Fırtınanın daha yavaş biriktiği diğer alan halen “suskun” olan batıdır. İktidarın uygulamaları, zulmünün boyutları, “hendek savaşları” üzerinden yaratılan algının yönünü değiştirecektir. Yaşananların en sonunda bir demokrasi savaşı olduğu anlaşılacaktır. Batı beklemediği hızla ve hazır olmadığı seviyede bir gerilimin içine girdi. Bu nedenle Saray’ın propagandaları belli bir etkinlik sağladı. Ancak Kürt Özgürlük Hareketi’ne “yenilgi yaşatmak” için çılgınlaştıkça bu taktiğin bumerang gibi geri dönme olasılığı artıyor. Türkiyelileşme adımı “Seni başkan yaptırmayacağız!” parolasından, “demokratik özerklik” manifestosuna sıçrayınca ittifakın batı tarafı anlaşılır bir şekilde kararsızlığa sürüklendi. Ancak olayların gidişi, yeni ittifak zemininin, aslında diktatörlüğüne karşı bir demokrasi mücadelesi olduğu gerçekliğini her geçen gün daha fazla aydınlatmaktadır. Sadece olaylar değil, özellikle bütün bileşenleri ile HDP-HDK güçleri yaşananların bir demokrasi mücadelesi olduğunu tüm enerji ve yaratıcıklarıyla kitlelerin bilinç ve yüreklerine taşımalıdırlar. Saray’ın ördüğü bariyerler kırıldığı ölçüde batının öfkesi de su yüzüne çıkacaktır.

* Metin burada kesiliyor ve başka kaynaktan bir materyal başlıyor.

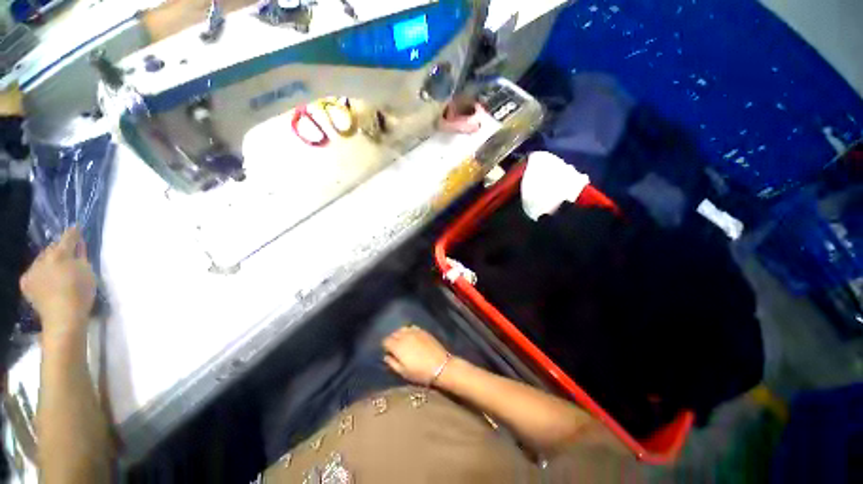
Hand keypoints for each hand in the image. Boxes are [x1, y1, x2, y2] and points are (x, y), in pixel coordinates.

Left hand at [20, 228, 95, 338]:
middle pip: (52, 249)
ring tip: (57, 269)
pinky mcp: (25, 282)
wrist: (63, 318)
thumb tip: (78, 245)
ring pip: (42, 259)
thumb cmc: (81, 293)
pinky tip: (46, 281)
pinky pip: (34, 272)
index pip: (68, 237)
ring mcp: (32, 270)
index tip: (77, 227)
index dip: (73, 232)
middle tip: (68, 254)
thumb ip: (81, 256)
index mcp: (61, 254)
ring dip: (49, 261)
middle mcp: (43, 258)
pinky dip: (40, 273)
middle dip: (59, 250)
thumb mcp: (87, 272)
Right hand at [383, 325, 450, 386]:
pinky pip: (412, 327)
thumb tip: (386, 356)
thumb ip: (392, 363)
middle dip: (392, 339)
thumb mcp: (403, 373)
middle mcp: (405, 336)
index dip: (385, 346)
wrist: (441, 366)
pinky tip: (411, 337)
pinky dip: (409, 331)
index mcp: (398, 346)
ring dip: (400, 334)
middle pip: (393, 333)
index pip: (386, 340)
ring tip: (403, 341)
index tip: (388, 352)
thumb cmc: (420, 373)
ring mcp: (415, 331)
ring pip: (402, 329)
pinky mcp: (423, 330)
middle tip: (395, 348)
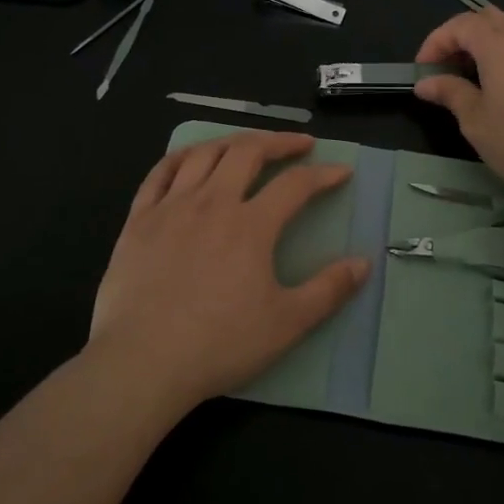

Hiç şüphesiz, batıda fırtına bulutları Rojava’daki kadar hızla kümelenmiyor. Fakat Ankara, Cerablus hattında IŞİD’le mücadelede büyük sıkıntılara girip, bugüne kadar örtebildiği günahlarının ortaya saçılacağı gelişmeler yaşayabilir. AKP’nin Türkiye’yi nasıl uçurumun kenarına getirdiği olayların diliyle daha çarpıcı olarak ortaya çıktıkça, fırtınanın şiddeti batıyı da etkileyecektir.
AKP, halkların bütün nefes borularını tıkamaya çalıştıkça, toplumdaki basıncı iyice yükseltmektedir. Gidişten rahatsızlığını Yeni Şafak’tan Ali Bayramoğlu şöyle dile getirmiş: “Yol alabilmek için demokrasinin sahici olması gerekir.” (26.12.2015) Sahte demokrasilerde yol genellikle duvara çıkar.